I am trying to run a FORTRAN code in parallel on an Epyc-Rome dual socket 7552, with 192MB cache (96 cores/192 threads). I have a 4x 128GB DDR4 sdram 3200 (PC4 25600) ECC server memory.
The FORTRAN code is supposed to be the type that is ideal for parallelization: A large 3D domain where there are two major 3D do loops. One updates a set of matrices (call them Xn) using the values of the nearby elements of the stored matrices (call them An). And then when that loop is done, the An matrices' elements are updated using the nearby elements of the (just) stored matrices Xn. In other words, the do loops are explicit. And, in principle, the 3D domain could be partitioned into multiple 3D sub-domains that could run independent of each other except for needing to access memory to use some of the same elements at their common "edges" or "sides". (It is a finite difference time domain code.)

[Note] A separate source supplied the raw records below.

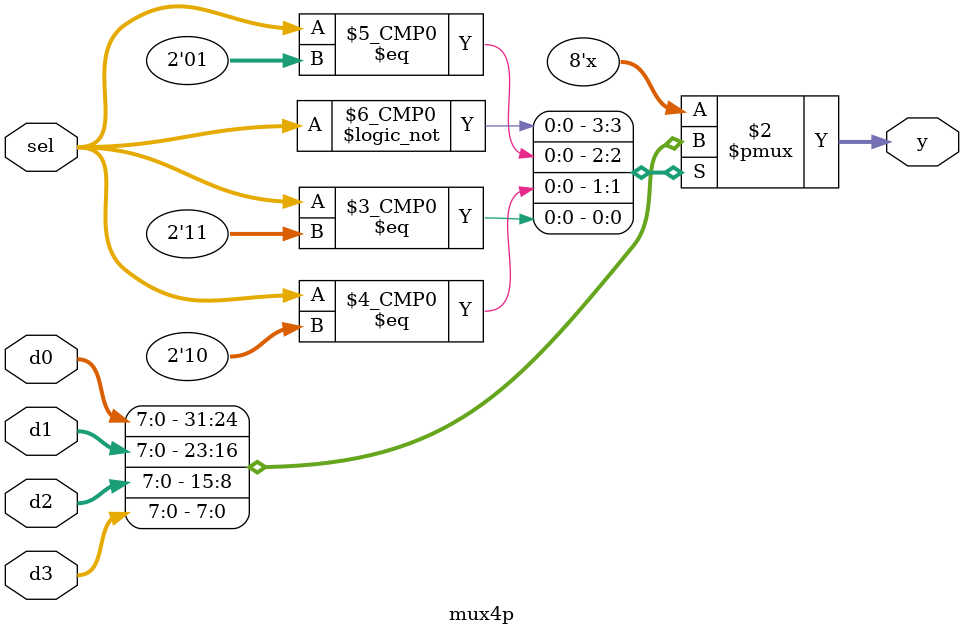
<source format=sv>
`timescale 1ns / 1ps


module mux4p #(parameter W=8) ( input logic [W - 1:0] d0, d1, d2, d3,
                                input logic [1:0] sel,
                                output logic [W - 1:0] y);

    always_comb
    begin
        case(sel)
            2'b00 : y = d0;
            2'b01 : y = d1;
            2'b10 : y = d2;
            2'b11 : y = d3;
        endcase
    end

endmodule

</source>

The problem statement is that I am not getting the parallel program to (effectively) use more than about 32 threads at a time so that with 96 cpu available it is only 1.33 times faster than an older 16cpu (threadripper) computer. In other words, if I set OMP_NUM_THREADS higher than 32, nothing improves and eventually gets worse, running into a kmp barrier problem.
My problem is that I am a scientist, not a programmer, and although I am getting help with the proper way of using OMP commands in the program, the biggest issue appears to be I am running into a memory bandwidth limit. But I am told it may also have to do with losing the bandwidth of other NUMA domains, e.g.: I was told that "If you have NUMA balancing enabled and you run much more iterations, the memory pages might move to other NUMA domains."
So, is there anything I can do about NUMA balancing or not balancing? Is this the kind of question that you can help me with in this forum?